Visions from the Dark Side of Uranus

An artist Ove Büttner presents his new cycle of paintings, "Uranus", in the St. Olaf's Hall of the House of the Brotherhood of Blackheads. Up to the 15th of May.
An informal opening ceremony. Matti Milius swept the hall as a cheerful breeze and shouted in his peculiar way: "Ove, now you cannot get away any more! I specially came to Tallinn for the opening of your show - you have to present me a picture!" Looking around for a moment, he expressed his modest wish to acquire the smallest painting at the exhibition into his collection. How could the artist be against it.

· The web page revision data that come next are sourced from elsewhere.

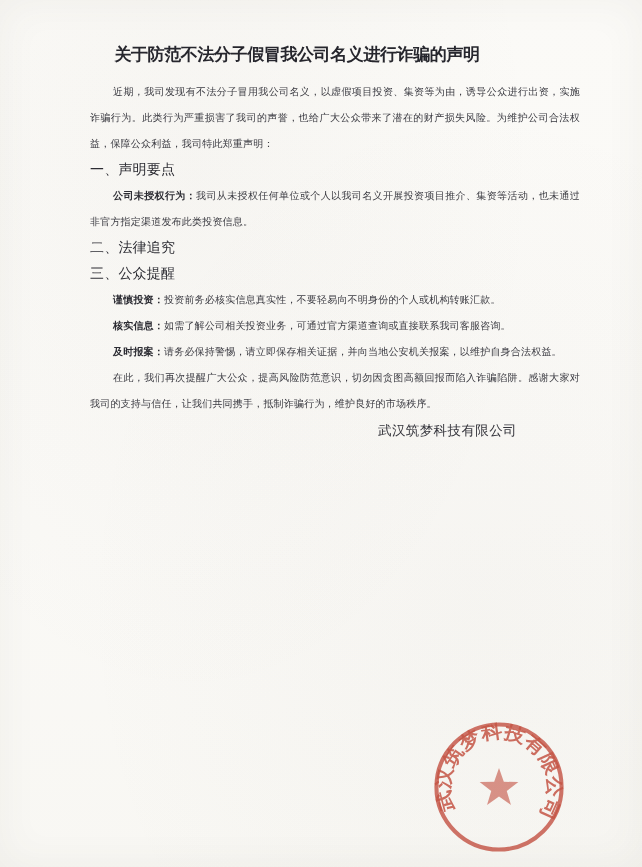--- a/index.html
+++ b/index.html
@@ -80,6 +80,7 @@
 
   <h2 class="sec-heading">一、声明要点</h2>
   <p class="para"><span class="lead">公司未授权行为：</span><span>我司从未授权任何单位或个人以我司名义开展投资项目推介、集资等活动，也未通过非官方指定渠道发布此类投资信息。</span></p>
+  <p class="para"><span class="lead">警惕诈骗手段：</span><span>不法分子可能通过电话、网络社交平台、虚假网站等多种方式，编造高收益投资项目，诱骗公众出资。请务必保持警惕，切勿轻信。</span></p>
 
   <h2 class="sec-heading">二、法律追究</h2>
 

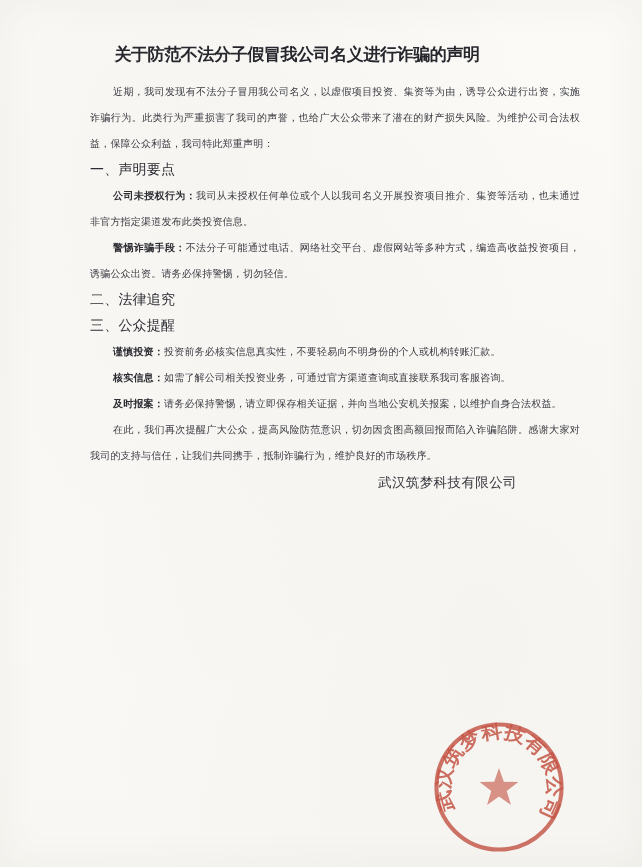--- a/index.html
+++ b/index.html
@@ -82,7 +82,6 @@
   <p class="para"><span class="lead">公司未授权行为：</span><span>我司从未授权任何单位或个人以我司名义开展投资项目推介、集资等活动，也未通过非官方指定渠道发布此类投资信息。</span></p>
   <p class="para"><span class="lead">警惕诈骗手段：</span><span>不法分子可能通过电话、网络社交平台、虚假网站等多种方式，编造高收益投资项目，诱骗公众出资。请务必保持警惕，切勿轻信。</span></p>
 
-  <h2 class="sec-heading">二、法律追究</h2>
 
   <h2 class="sec-heading">三、公众提醒</h2>
   <p class="para"><span class="lead">谨慎投资：</span><span>投资前务必核实信息真实性，不要轻易向不明身份的个人或机构转账汇款。</span></p>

A gallerist, Mari Sobolev, explained that they usually do not organise exhibitions in St. Olaf's Hall. But when an idea emerged to organise the exhibition of Ove Büttner's paintings in the house and the artist came to look at the premises, he announced at once after entering St. Olaf's Hall that he would place his works in the wall niches and the end of the story.
I recall of Ove Büttner's exhibition "Time Tunnel" in Tallinn Town Prison Museum in the beginning of the previous year. The theme of everlasting circle of matter is elaborated in the new pictures, dated from this year, too. These are structures, enlargements of substance. They might be, for instance, the structures of grey stone: as it is generally known, grey is the mixture of all colours and without exaggeration one can say that there are various splotches, blotches and dots of colour on Büttner's paintings...

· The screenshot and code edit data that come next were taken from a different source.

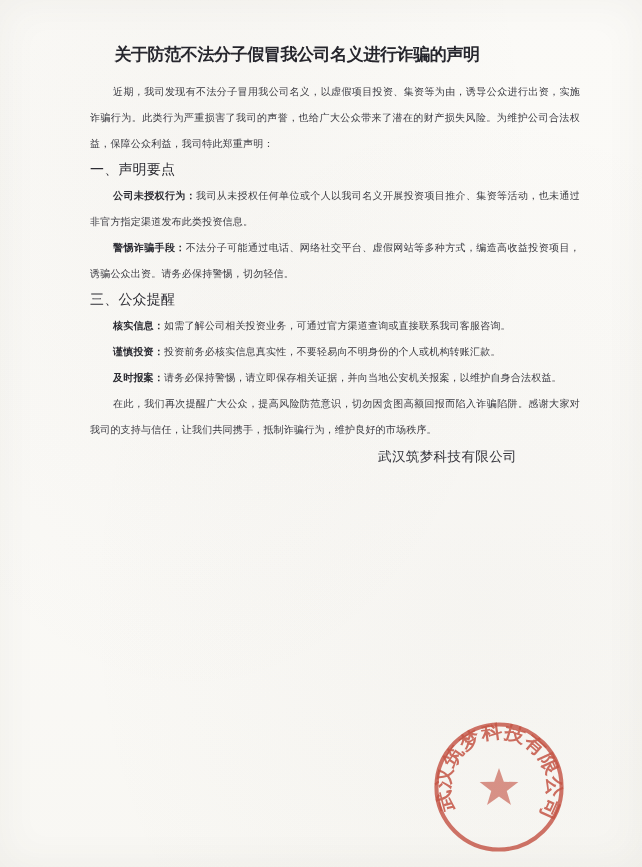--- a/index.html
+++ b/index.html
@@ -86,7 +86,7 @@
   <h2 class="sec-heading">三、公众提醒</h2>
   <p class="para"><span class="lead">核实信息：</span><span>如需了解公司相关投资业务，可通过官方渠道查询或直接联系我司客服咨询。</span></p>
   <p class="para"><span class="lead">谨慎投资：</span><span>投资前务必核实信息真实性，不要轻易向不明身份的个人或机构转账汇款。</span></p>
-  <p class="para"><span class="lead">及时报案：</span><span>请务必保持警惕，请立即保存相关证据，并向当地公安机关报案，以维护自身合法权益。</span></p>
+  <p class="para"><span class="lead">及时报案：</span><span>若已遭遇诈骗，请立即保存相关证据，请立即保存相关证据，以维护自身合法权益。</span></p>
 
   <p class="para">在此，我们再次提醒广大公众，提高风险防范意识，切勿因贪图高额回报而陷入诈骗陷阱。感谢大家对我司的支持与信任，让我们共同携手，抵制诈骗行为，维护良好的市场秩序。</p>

Ove Büttner offers his personal vision of the dark side of Uranus. The side that has not been photographed for the inhabitants of Earth. The artist raises an issue - who profits from no photos been taken of Uranus? - and tries to compensate it in his own way. "Perhaps this is disinformation?" the artist slyly smiles.

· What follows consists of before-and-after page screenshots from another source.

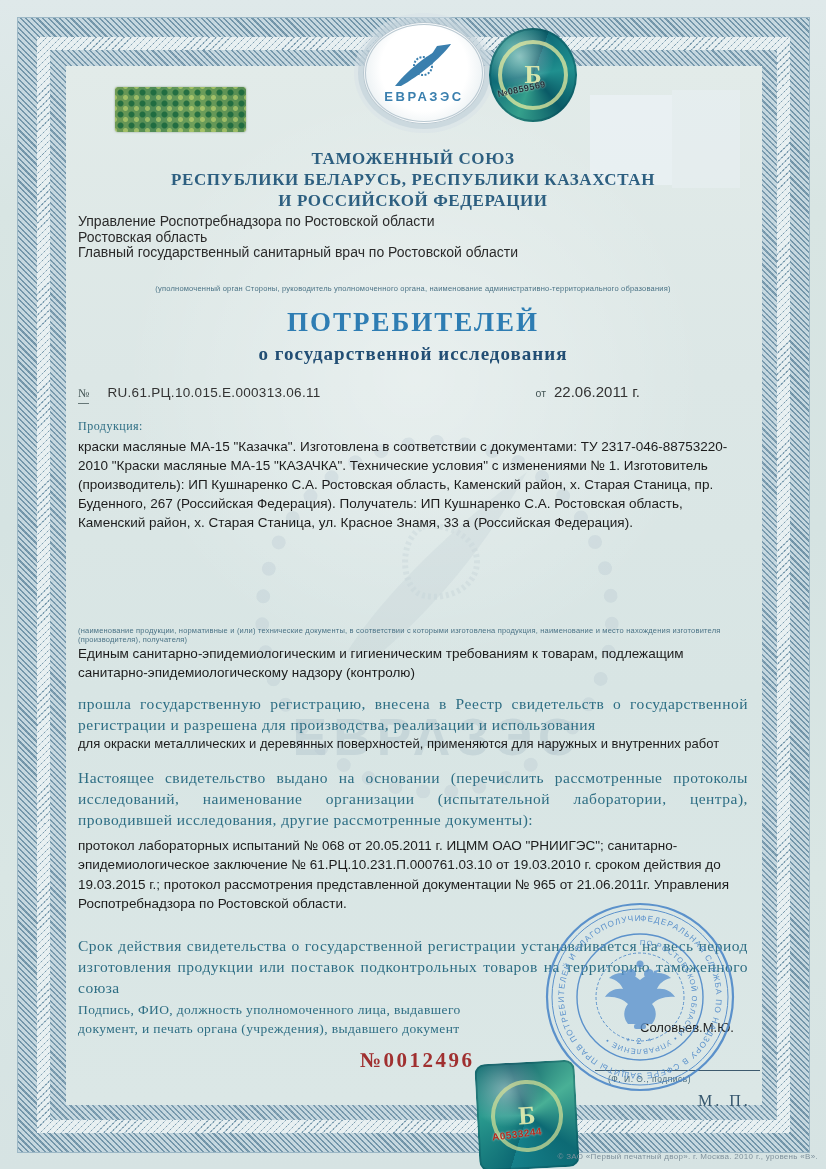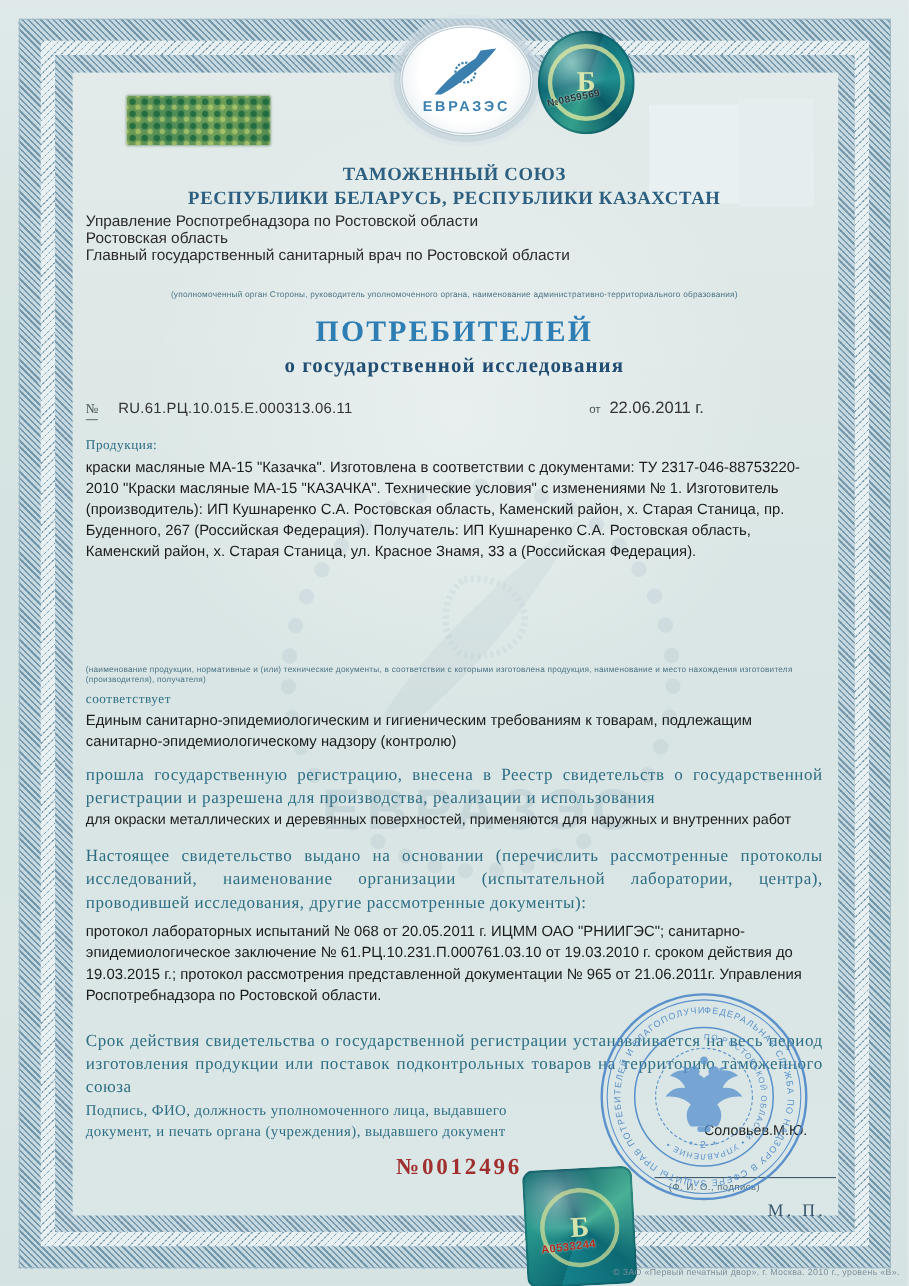--- a/index.html
+++ b/index.html
@@ -210,6 +210,7 @@
     <div style="height:88px;"></div>
     <div class="union-line">ТАМОЖЕННЫЙ СОЮЗ</div>
     <div class="union-line">РЕСПУБЛИКИ БЕЛАРУСЬ, РЕСПУБЛИКИ КАЗАХСТАН</div>
+    <div class="union-line">И РОССИЙСКОЙ ФЕДЕРАЦИИ</div>
     <div style="height:3px;"></div>
     <div class="authority">Управление Роспотребнадзора по Ростовской области</div>
     <div class="authority">Ростовская область</div>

In principle, Ove Büttner continues to paint in the same style, by which he has been enchanting us in the recent years. At the first glance, the colour games charm the viewer. The rest follows: the fantasies, the pellmell of thoughts that makes to forget oneself, sparks, interpretations - everything the art provokes in its public. Iridescent colours are, however, not vanished, though the colour gammut of some canvases is more melancholic than of the previous ones, sporadically even turned depressive brown. This is the hidden and discreet, but completely perceptible reflection of personal losses in the art. Laughter through tears, through the suffering. The paintings are quite impressive. Even so impressive that will obviously start competing with music, performed at the concerts in the St. Olaf's Hall.